**Selected text:**
==========

The unbelievable story of Unbarlievable's troubles started long before many of us knew about it.

And, without social media, Google Docs and an investigative founder who is relatively new to Austin, we may not have known about the reports of crude talk and anti-Semitic imagery at the Rainy Street bar. Now, the Texas Alcoholic and Beverage Commission is investigating the matter.

This is no longer one person… it is bigger than any one individual.

For the uninitiated, the relatively new Rainey Street bar is accused of having a staff member leave glasses of beer in the shape of a swastika on the table and posting crude responses to complaints on several online reviews, such as 'Since you had a towel on your head, my bartender thought you were the new bus boy' in response to one complaint.

That might have gone unnoticed as a one-time issue without word-of-mouth, social networks and someone to put the dots together.

Meet Christian Rodriguez, the founder and CEO of Burstworks, an Austin-based market research startup based at Capital Factory. Rodriguez said he launched a business called Adnamic that was acquired in 2012. After that, he traveled the country and fell in love with Austin, moving here in 2015.

He now appears to be the person who started noticing the commenting trends at Unbarlievable. And, he says, the way Unbarlievable's issues were made public was really more about the people who contributed to a crowd-source conversation than any one person.

Rodriguez said the debacle, from his perspective, stemmed from a routine chat about where to get drinks with friends.

“We were trying to decide where to go and one of them mentioned ‘we don’t go to Barleivable anymore,’” he told Austin Inno in a phone interview. “I was like ‘what’s the problem?’ They said, while we were there, the table next to them ordered beers in the shape of a swastika and the server brought it out in that shape. And obviously, they were disappointed and upset. And, also, because they’re human and have empathy and emotion, and also they’re Jewish or a good part of them were, so they went to the bar and said ‘this happened and it’s not cool.’”

But the bartender didn’t offer much, besides free shots, Rodriguez said.

Our social networks showed a deeper trend, as they have in the past in slightly different ways with Gamergate before SXSW and innumerable other socially-driven campaigns. But the tieback to online reviews is somewhat new territory.

“This wouldn’t have been possible without Yelp and Google reviews,” Rodriguez told me. “That’s the only way I was able to find information about what occurred.”

The beer bottle swastika, for example, was first reported on Facebook in March, and several of the bar owners derogatory responses were found there too. Meanwhile, several Google and Yelp reviews cite questionable employee behavior.

==========

Retype the stretch of the Unbarlievable article from "And, without social" through "the dots together." word for word.

Items stored in a collection
==========

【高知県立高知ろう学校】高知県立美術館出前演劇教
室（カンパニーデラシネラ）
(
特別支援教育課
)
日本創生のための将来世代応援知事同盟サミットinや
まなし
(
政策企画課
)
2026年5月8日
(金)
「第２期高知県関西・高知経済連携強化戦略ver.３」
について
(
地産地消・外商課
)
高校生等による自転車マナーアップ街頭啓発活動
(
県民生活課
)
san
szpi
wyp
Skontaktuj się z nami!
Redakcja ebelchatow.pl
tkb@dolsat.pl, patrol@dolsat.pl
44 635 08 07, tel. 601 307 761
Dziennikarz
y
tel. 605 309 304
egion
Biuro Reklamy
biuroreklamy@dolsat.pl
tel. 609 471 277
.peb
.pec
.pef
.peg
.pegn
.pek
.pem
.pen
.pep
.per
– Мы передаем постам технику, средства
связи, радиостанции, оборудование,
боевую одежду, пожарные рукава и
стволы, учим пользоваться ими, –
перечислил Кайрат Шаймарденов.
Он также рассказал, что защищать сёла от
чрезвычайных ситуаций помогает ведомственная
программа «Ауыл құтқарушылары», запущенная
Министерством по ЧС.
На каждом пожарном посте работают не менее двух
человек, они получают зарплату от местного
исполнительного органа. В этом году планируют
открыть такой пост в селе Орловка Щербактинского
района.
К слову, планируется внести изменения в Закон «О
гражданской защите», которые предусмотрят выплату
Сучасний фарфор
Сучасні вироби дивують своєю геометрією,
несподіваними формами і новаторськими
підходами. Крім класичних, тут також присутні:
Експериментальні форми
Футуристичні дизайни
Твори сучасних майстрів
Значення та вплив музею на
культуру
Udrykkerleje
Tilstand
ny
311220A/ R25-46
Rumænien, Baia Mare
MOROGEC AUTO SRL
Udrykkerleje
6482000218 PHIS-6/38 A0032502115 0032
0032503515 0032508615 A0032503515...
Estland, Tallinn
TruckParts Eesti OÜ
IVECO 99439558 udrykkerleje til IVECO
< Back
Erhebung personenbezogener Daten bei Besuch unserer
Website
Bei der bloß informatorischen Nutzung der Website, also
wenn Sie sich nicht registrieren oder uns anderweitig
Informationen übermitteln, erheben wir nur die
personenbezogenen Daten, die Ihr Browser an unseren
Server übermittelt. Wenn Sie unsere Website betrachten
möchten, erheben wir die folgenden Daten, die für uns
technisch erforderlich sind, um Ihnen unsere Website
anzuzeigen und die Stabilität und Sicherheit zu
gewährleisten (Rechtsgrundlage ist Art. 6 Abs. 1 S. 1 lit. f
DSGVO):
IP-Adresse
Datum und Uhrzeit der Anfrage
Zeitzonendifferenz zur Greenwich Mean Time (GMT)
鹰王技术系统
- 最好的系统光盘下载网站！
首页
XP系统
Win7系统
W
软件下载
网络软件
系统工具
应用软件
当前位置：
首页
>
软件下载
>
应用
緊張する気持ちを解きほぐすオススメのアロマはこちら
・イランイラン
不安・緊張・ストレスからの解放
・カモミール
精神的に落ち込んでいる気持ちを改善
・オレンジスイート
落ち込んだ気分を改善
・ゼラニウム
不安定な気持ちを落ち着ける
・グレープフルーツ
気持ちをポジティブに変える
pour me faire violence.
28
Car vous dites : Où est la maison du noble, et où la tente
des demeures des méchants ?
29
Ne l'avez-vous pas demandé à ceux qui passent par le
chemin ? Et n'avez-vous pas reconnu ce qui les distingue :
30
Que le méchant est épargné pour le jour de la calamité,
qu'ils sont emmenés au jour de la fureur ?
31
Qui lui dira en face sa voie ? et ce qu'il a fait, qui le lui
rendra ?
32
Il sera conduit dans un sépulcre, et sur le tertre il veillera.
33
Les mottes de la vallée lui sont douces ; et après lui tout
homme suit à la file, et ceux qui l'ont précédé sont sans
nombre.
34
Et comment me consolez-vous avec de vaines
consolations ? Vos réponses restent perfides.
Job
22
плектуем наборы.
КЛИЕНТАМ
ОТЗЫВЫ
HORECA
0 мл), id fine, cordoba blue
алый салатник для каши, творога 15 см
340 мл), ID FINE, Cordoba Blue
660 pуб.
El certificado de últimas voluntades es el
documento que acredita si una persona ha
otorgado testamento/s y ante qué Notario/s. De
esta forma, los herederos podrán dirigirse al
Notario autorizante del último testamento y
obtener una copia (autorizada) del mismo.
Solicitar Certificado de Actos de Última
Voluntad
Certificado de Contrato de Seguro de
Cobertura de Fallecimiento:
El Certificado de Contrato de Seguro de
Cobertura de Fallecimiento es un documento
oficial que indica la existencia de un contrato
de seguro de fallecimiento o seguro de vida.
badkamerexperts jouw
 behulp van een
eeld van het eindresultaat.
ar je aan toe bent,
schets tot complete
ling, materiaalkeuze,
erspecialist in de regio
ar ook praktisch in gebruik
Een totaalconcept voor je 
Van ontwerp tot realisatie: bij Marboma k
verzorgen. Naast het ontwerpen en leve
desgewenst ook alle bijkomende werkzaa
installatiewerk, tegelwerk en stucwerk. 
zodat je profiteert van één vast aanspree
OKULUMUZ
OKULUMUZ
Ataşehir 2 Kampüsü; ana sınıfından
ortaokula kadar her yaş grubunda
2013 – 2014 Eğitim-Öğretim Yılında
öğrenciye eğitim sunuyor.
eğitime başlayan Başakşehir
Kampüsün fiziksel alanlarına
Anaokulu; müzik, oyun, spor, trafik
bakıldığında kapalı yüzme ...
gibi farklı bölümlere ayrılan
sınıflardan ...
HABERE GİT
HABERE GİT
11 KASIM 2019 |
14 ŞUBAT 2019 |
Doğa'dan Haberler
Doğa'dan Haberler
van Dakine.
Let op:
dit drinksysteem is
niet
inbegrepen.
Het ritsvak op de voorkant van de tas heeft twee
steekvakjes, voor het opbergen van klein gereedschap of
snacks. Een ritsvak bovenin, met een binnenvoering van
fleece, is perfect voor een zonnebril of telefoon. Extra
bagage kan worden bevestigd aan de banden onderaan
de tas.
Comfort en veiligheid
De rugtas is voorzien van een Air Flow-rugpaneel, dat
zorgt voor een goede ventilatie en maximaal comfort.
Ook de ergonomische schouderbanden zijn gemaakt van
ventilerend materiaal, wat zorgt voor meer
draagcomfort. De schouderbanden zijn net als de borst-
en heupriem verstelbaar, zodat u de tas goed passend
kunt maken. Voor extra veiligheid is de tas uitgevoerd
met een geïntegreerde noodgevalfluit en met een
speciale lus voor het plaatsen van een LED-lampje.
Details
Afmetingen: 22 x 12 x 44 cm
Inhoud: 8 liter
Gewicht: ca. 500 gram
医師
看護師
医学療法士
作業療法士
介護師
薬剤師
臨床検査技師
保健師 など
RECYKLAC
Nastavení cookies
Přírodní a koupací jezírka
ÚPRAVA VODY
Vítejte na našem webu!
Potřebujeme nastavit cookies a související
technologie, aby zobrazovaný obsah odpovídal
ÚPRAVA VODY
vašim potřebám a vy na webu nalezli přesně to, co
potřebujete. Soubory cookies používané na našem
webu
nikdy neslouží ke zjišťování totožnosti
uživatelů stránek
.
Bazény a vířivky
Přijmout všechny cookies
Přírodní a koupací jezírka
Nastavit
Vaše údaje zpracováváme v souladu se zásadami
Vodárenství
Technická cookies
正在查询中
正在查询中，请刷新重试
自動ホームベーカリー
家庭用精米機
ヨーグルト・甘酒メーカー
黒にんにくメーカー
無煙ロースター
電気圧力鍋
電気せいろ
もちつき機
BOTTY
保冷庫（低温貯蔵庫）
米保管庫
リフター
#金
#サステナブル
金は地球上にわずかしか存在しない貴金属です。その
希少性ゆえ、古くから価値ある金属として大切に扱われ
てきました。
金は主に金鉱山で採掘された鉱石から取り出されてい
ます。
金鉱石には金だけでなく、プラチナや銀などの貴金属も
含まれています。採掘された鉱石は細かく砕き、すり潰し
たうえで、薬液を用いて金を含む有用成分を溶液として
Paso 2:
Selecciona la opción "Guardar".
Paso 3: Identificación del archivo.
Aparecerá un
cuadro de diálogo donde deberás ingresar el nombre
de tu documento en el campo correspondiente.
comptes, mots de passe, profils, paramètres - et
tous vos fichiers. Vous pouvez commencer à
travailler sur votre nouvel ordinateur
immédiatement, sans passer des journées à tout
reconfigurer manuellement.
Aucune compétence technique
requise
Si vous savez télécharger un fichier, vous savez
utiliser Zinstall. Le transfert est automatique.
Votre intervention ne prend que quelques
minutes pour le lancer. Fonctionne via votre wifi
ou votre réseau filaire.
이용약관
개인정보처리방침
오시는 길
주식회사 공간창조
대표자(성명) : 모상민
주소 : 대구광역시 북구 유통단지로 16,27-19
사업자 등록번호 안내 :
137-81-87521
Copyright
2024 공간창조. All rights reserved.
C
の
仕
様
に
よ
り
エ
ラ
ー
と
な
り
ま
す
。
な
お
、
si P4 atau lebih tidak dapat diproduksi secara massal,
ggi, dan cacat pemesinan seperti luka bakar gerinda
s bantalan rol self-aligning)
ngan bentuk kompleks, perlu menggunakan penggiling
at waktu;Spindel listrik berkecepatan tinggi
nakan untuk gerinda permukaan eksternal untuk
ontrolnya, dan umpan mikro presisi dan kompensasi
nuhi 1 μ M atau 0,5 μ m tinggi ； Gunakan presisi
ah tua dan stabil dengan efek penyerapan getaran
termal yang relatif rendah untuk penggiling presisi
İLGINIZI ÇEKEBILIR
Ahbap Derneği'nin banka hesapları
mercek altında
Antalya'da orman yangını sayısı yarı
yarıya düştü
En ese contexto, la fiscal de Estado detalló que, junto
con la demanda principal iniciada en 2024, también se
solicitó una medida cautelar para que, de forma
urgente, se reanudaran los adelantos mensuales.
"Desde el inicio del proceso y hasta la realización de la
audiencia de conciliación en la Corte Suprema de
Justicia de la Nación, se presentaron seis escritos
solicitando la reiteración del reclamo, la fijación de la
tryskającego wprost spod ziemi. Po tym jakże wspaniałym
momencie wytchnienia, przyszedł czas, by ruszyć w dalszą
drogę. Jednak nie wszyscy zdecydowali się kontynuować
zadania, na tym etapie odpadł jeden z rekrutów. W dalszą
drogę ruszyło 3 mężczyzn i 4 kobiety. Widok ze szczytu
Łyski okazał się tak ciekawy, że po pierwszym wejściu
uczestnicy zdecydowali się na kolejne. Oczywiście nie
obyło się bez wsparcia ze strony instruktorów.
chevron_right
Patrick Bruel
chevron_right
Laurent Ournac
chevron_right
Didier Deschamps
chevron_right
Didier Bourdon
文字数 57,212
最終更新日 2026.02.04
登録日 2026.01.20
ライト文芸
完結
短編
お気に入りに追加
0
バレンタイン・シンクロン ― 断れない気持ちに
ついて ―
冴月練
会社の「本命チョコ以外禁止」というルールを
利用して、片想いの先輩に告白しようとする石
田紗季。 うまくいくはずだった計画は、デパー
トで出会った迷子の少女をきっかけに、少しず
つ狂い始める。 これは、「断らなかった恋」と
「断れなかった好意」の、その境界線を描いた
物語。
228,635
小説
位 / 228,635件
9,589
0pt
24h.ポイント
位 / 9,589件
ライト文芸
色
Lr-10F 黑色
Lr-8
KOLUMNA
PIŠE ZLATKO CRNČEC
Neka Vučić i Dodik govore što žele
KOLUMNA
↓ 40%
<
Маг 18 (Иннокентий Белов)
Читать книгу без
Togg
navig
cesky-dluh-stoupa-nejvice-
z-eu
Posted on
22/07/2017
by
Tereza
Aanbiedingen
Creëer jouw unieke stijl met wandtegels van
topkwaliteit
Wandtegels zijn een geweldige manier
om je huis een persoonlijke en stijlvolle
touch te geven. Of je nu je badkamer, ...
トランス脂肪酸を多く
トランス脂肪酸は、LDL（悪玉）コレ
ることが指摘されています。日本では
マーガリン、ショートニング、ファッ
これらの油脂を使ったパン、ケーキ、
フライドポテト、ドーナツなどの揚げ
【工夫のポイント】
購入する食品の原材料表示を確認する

==========

**Written response:**
And, without social media, Google Docs and an investigative founder who is relatively new to Austin, we may not have known about the reports of crude talk and anti-Semitic imagery at the Rainy Street bar. Now, the Texas Alcoholic and Beverage Commission is investigating the matter.

This is no longer one person… it is bigger than any one individual.

For the uninitiated, the relatively new Rainey Street bar is accused of having a staff member leave glasses of beer in the shape of a swastika on the table and posting crude responses to complaints on several online reviews, such as 'Since you had a towel on your head, my bartender thought you were the new bus boy' in response to one complaint.

That might have gone unnoticed as a one-time issue without word-of-mouth, social networks and someone to put the dots together.